_課題_:
下に示す、日々の暮らしをつづったブログの文章を、最後の一文の後から書き継いでください。

_提示文_:
○ ○ ○

まこの時間

毎日の生活の中の小さな癒しと、笑いを求めて。

食べるものが危ない

2012-11-06 | 暮らし

病院から戻り、食事の支度をするが、前と違ったことに気付いた。

化学調味料のにおいを嗅ぐと、食欲がなくなる。暇があるので、昆布やかつおぶしで出汁をとると、気持ちが安心する。冷蔵庫に、得体の知れないものがあったのを、すべて捨てる。体によさそうな名前で売っているが、ラベルを見ると、理解不能なカタカナのものが明記されている。甘味料(スクラロース・アスパルテーム)。臭いをかぐと分かる。人間は、臭いを嗅ぐことで、食物の危険から自分の身を守るはずなのに、いつの間にか、人工的な臭いに誤魔化されていたのではないか。また、糖質ゼロという名のもとに、本質を見失っていないか。

体が元気な時に気付かなかったこと。でも、元気な間に、気づかなくてはならないことを、強く思う。商業的に、食物が作られていることは怖いことだ。

我が家の周りの田んぼに、夏までにヘリコプターで農薬がまかれ、田んぼのあぜ道には、除草剤が撒かれている。気づいているのに、気づかないふりをしていた今まで。

忙しさは罪悪だなあと思う。食べ物があふれている世の中に、食べるものがないうという矛盾。


へうげもの

2012-11-06 | 暮らし

借りて読ませてもらっている「へうげもの」、15巻まで読み終えた。

○ ○ ○

データソースからの資料
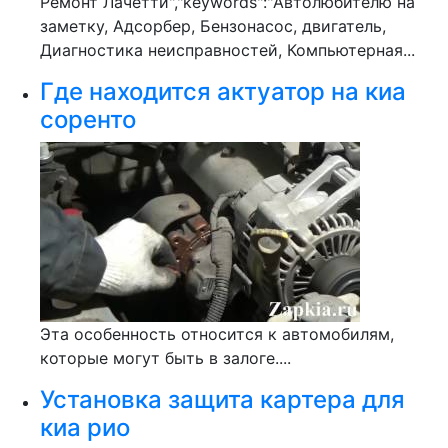
Ремонт Лачетти","keywords":"Автолюбителю на
заметку, Адсорбер, Бензонасос, двигатель,
Диагностика неисправностей, Компьютерная...
Где находится актуатор на киа
соренто
Эта особенность относится к автомобилям,
которые могут быть в залоге....
Установка защита картера для
киа рио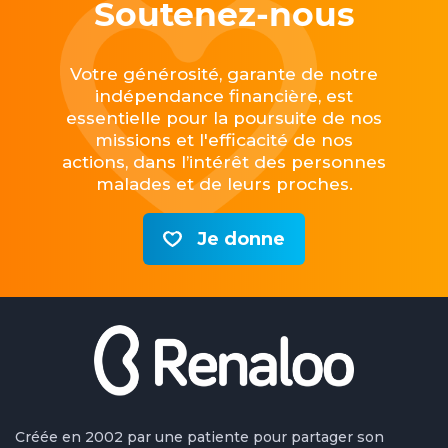
Soutenez-nous
Votre générosité, garante de notre
indépendance financière, est
essentielle pour la poursuite de nos
missions et l'efficacité de nos
actions, dans l’intérêt des personnes
malades et de leurs proches.
Je donne
Créée en 2002 par une patiente pour partager son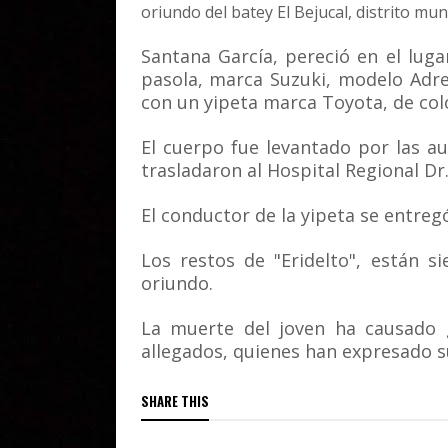
oriundo del batey El Bejucal, distrito mu
Santana García, pereció en el luga
pasola, marca Suzuki, modelo Adr
con un yipeta marca Toyota, de col
El cuerpo fue levantado por las a
trasladaron al Hospital Regional Dr
El conductor de la yipeta se entreg
Los restos de "Eridelto", están 
oriundo.
La muerte del joven ha causado g
allegados, quienes han expresado su
SHARE THIS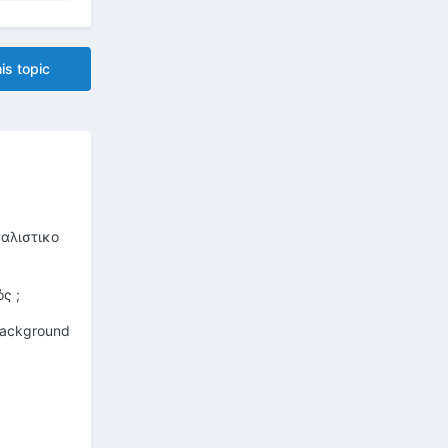
is topic
εαλιστικο
ς ;
background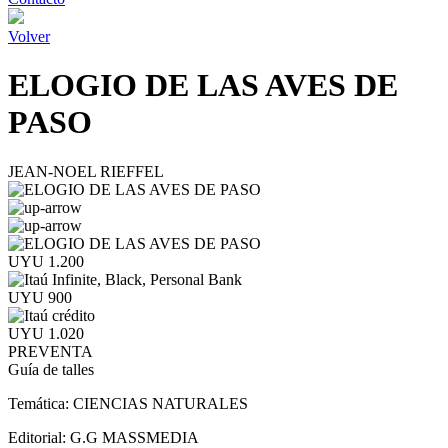
Volver
ELOGIO DE LAS AVES DE
PASO
JEAN-NOEL RIEFFEL
UYU 1.200
UYU 900
UYU 1.020
PREVENTA
Guía de talles
Temática:
CIENCIAS NATURALES
Editorial:
G.G MASSMEDIA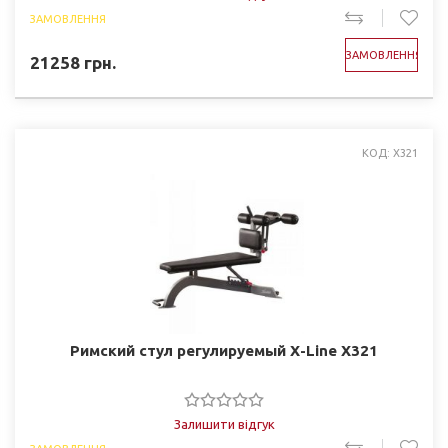
ЗАМОВЛЕННЯ
ЗАМОВЛЕННЯ
21258
грн.
КОД: X321
Римский стул регулируемый X-Line X321
Залишити відгук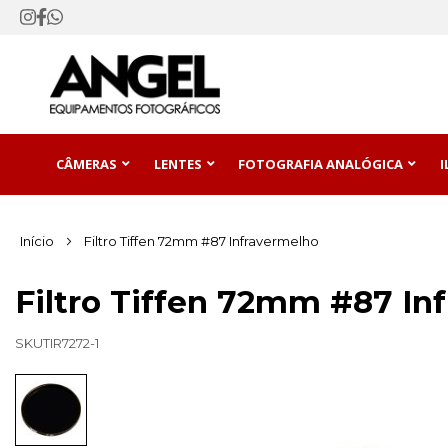
CÂMERAS
LENTES
FOTOGRAFIA ANALÓGICA
Início
Filtro Tiffen 72mm #87 Infravermelho
Filtro Tiffen 72mm #87 In
SKU
TIR7272-1
Pular
para
o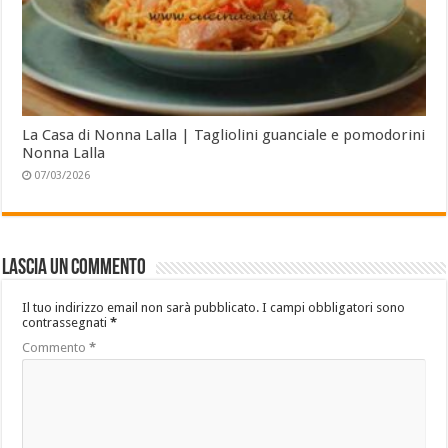
La Casa di Nonna Lalla | Tagliolini guanciale e pomodorini
Nonna Lalla
07/03/2026
Lascia un commento
Il tuo indirizzo email non sarà pubblicato.
I campi obbligatori sono
contrassegnati
*
Commento
*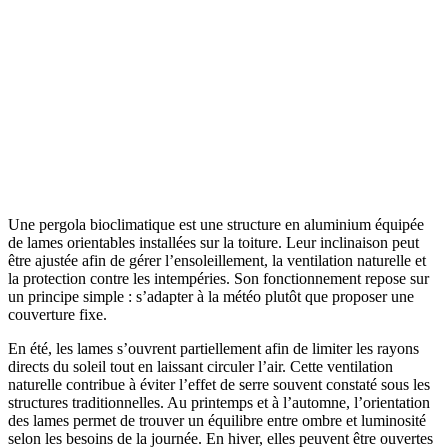
Une pergola bioclimatique est une structure en aluminium équipée
de lames orientables installées sur la toiture. Leur inclinaison peut
être ajustée afin de gérer l’ensoleillement, la ventilation naturelle et
la protection contre les intempéries. Son fonctionnement repose sur
un principe simple : s’adapter à la météo plutôt que proposer une
couverture fixe.
En été, les lames s’ouvrent partiellement afin de limiter les rayons
directs du soleil tout en laissant circuler l’air. Cette ventilation
naturelle contribue à éviter l’effet de serre souvent constaté sous les
structures traditionnelles. Au printemps et à l’automne, l’orientation
des lames permet de trouver un équilibre entre ombre et luminosité
selon les besoins de la journée. En hiver, elles peuvent être ouvertes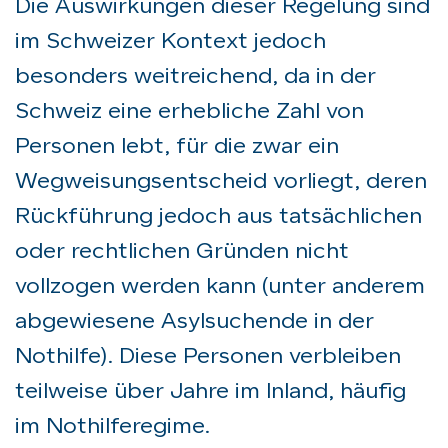
Die Auswirkungen dieser Regelung sind
im Schweizer Kontext jedoch
besonders weitreichend, da in der
Schweiz eine erhebliche Zahl von
Personen lebt, für die zwar ein
Wegweisungsentscheid vorliegt, deren
Rückführung jedoch aus tatsächlichen
oder rechtlichen Gründen nicht
vollzogen werden kann (unter anderem
abgewiesene Asylsuchende in der
Nothilfe). Diese Personen verbleiben
teilweise über Jahre im Inland, häufig
im Nothilferegime.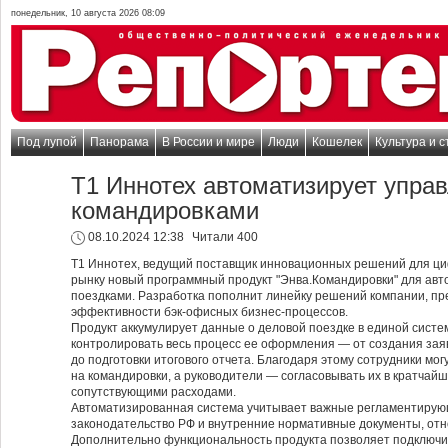
понедельник, 10 августа 2026 08:09
Под лупой
Панорама
В России и мире
Люди
Кошелек
Культура и с
Т1 Иннотех автоматизирует упра
командировками
08.10.2024 12:38
Читали 400
Т1 Иннотех, ведущий поставщик инновационных решений для ци
рынку новый программный продукт "Энва.Командировки" для ав
поездками. Разработка пополнит линейку решений компании, п
эффективности бэк-офисных бизнес-процессов.
Продукт аккумулирует данные о деловой поездке в единой систе
контролировать весь процесс ее оформления — от создания заяв
до подготовки итогового отчета. Благодаря этому сотрудники мо
на командировки, а руководители — согласовывать их в кратчайш
сопутствующими расходами.
Автоматизированная система учитывает важные регламентирующ
законодательство РФ и внутренние нормативные документы, отн
Дополнительно функциональность продукта позволяет подключит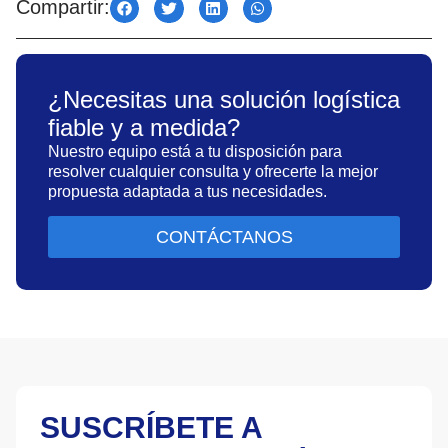
Compartir:
¿Necesitas una solución logística
fiable y a medida?
Nuestro equipo está a tu disposición para
resolver cualquier consulta y ofrecerte la mejor
propuesta adaptada a tus necesidades.
CONTÁCTANOS
SUSCRÍBETE A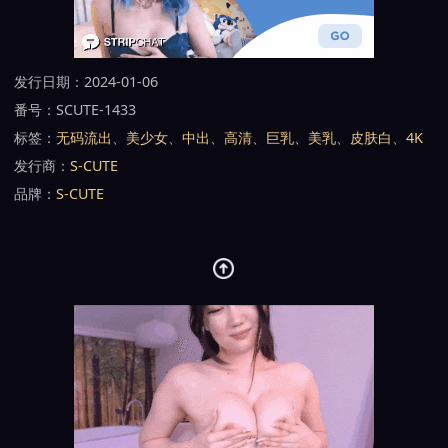
发行日期：2024-01-06
番号：SCUTE-1433
标签：
无码流出
、
美少女
、
中出
、
高清
、
巨乳
、
美乳
、
皮肤白
、
4K
发行商：
S-CUTE
品牌：
S-CUTE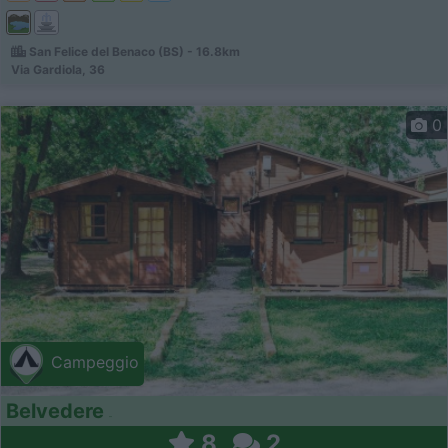
San Felice del Benaco (BS) - 16.8km
Via Gardiola, 36
0
Campeggio
Belvedere
8
2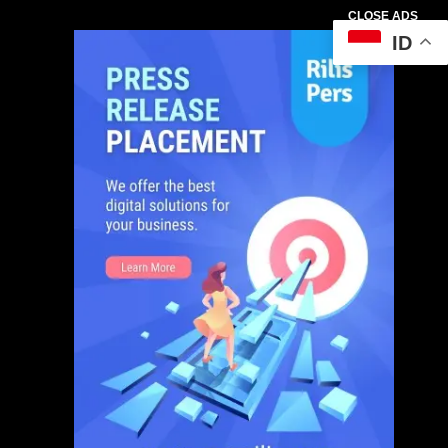
CLOSE ADS
ID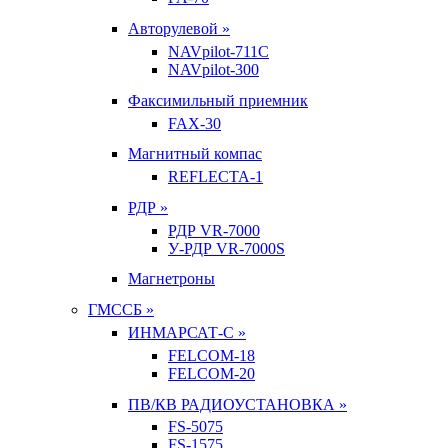
Авторулевой »
NAVpilot-711С
NAVpilot-300
Факсимильный приемник
FAX-30
Магнитный компас
REFLECTA-1
РДР »
РДР VR-7000
У-РДР VR-7000S
Магнетроны
ГМССБ »
ИНМАРСАТ-С »
FELCOM-18
FELCOM-20
ПВ/КВ РАДИОУСТАНОВКА »
FS-5075
FS-1575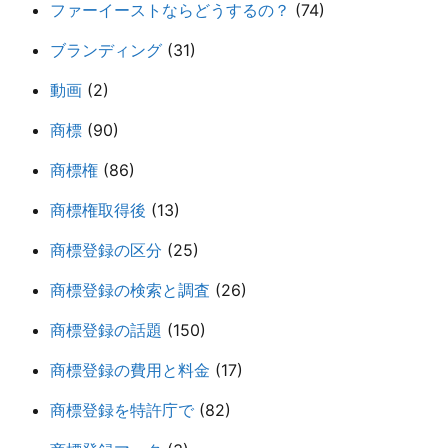
ファーイーストならどうするの？
(74)
ブランディング
(31)
動画
(2)
商標
(90)
商標権
(86)
商標権取得後
(13)
商標登録の区分
(25)
商標登録の検索と調査
(26)
商標登録の話題
(150)
商標登録の費用と料金
(17)
商標登録を特許庁で
(82)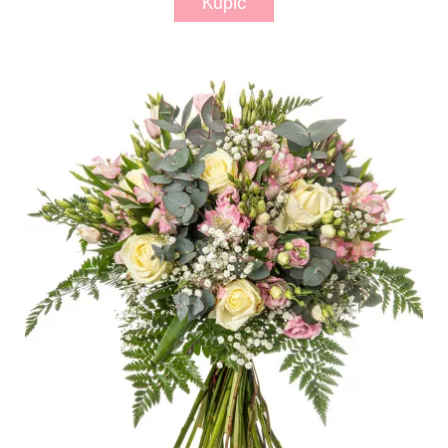
Kupić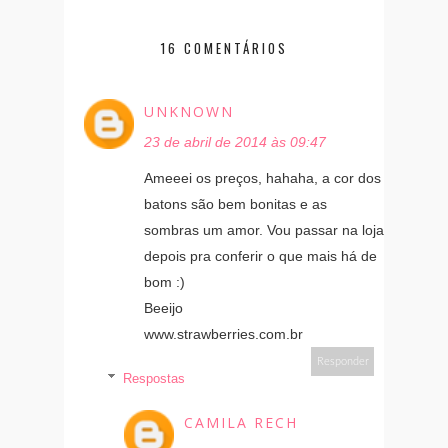
16 COMENTÁRIOS
UNKNOWN
23 de abril de 2014 às 09:47
Ameeei os preços, hahaha, a cor dos
batons são bem bonitas e as
sombras um amor. Vou passar na loja
depois pra conferir o que mais há de
bom :)
Beeijo
www.strawberries.com.br
Responder
Respostas
CAMILA RECH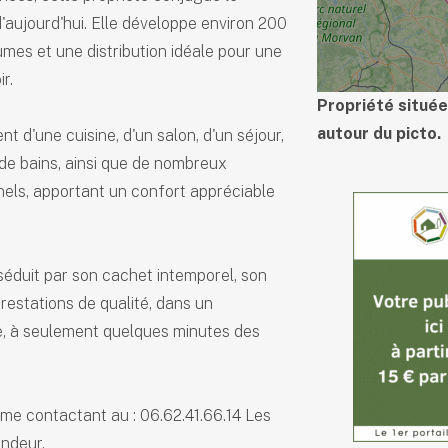
d'aujourd'hui. Elle développe environ 200
mes et une distribution idéale pour une
r.
Propriété située
autour du picto.
d'une cuisine, d'un salon, d'un séjour,
 de bains, ainsi que de nombreux
els, apportant un confort appréciable
séduit par son cachet intemporel, son
estations de qualité, dans un
, à seulement quelques minutes des
e contactant au : 06.62.41.66.14 Les
endeur.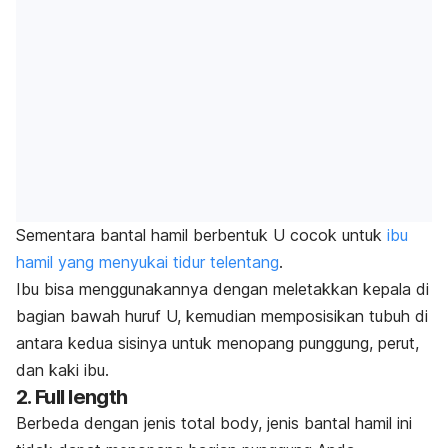
Sementara bantal hamil berbentuk U cocok untuk
ibu
hamil yang menyukai tidur telentang
.
Ibu bisa menggunakannya dengan meletakkan kepala di
bagian bawah huruf U, kemudian memposisikan tubuh di
antara kedua sisinya untuk menopang punggung, perut,
dan kaki ibu.
2.
Full length
Berbeda dengan jenis
total body,
jenis bantal hamil ini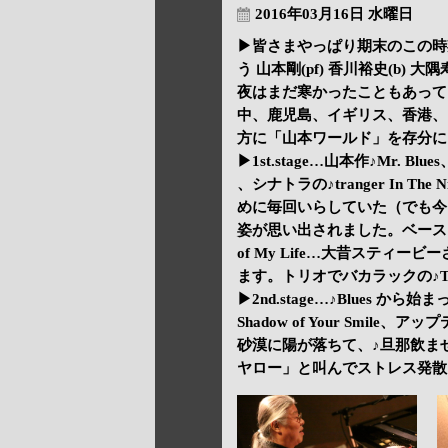
2016年03月16日 水曜日
▶皆さまやっぱり期末のこの時
う 山本剛(pf) 香川裕史(b) 
夜はまだ寒かったこともあって
中、鹿児島、イギリス、香港、
方に「山本ワールド」を存分に
▶1st.stage…山本作♪Mr. Blu
、シナトラの♪tranger In The
めに毎回いらしていた（でも今
姿が思い出されました。ベースソロでS
of My Life…大昔スティ
ます。トリオでバカラックの♪The Loo
▶2nd.stage…♪Blues から始ま
Shadow of Your Smile、ア
砂漠に陽が落ちて、♪旦那飲ま
ヤロー」と叫んでストレス発散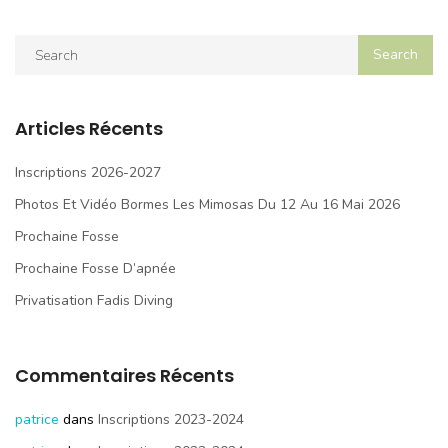
Articles Récents
Inscriptions 2026-2027
Photos Et Vidéo Bormes Les Mimosas Du 12 Au 16 Mai 2026
Prochaine Fosse
Prochaine Fosse D’apnée
Privatisation Fadis Diving
Commentaires Récents
patrice
dans
Inscriptions 2023-2024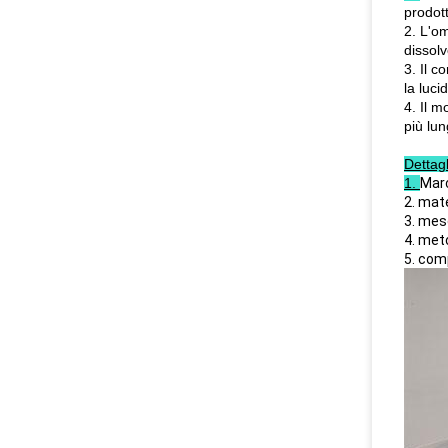
prodott
2. L'o
dissolv
3. Il c
la luci
4. Il m
più lun
Dettagl
1.
Mar
2. mat
3. mes
4. meto
5. com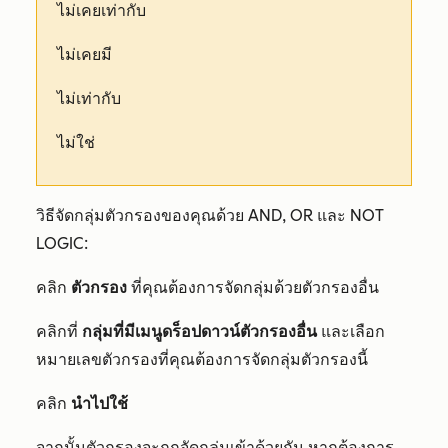
ไม่เคยเท่ากับ
ไม่เคยมี
ไม่เท่ากับ
ไม่ใช่
วิธีจัดกลุ่มตัวกรองของคุณด้วย AND, OR และ NOT
LOGIC:
คลิก
ตัวกรอง
ที่คุณต้องการจัดกลุ่มด้วยตัวกรองอื่น
คลิกที่
กลุ่มที่มีเมนูดร็อปดาวน์ตัวกรองอื่น
และเลือก
หมายเลขตัวกรองที่คุณต้องการจัดกลุ่มตัวกรองนี้
คลิก
นำไปใช้
จากนั้นตัวกรองจะถูกจัดกลุ่มเข้าด้วยกัน หากต้องการ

○ ○ ○

_解答欄_:
病院のベットの机に、載せてあったら、先生が「あ、へうげものだっ!わたしも読みました。」と、言われたが、本当は「ひょうげもの」と、発音して貰いたかった。しかし、大切な点滴の針を刺すときだったので、黙っていた。抗がん剤は、血管からもれたら壊死するというではないか、ただでも小百合さんの柔肌に針を刺す緊張感を強いられる医師にたいして、ひょうげものの話をしては、動揺するだろう。

利休が殺されるあたりから、だんだんはまっていって、関ヶ原の戦いでは、改めて徳川家康と、それをとりまく、あまたの侍たちの心理、裏切り、寝返り、単純に天下分け目の戦いが終わったのではないことを、知ることになる。

今まで、何も知らなかった。この世の中には、知らないことが多すぎる。そして、行く道も多すぎる。ipadも欲しいが、使いこなせない気がして躊躇する。

病院では、何回も入退院を繰り返していると、仲間が増えてくる。社員食堂のように、食堂でごはんを食べるので楽しい。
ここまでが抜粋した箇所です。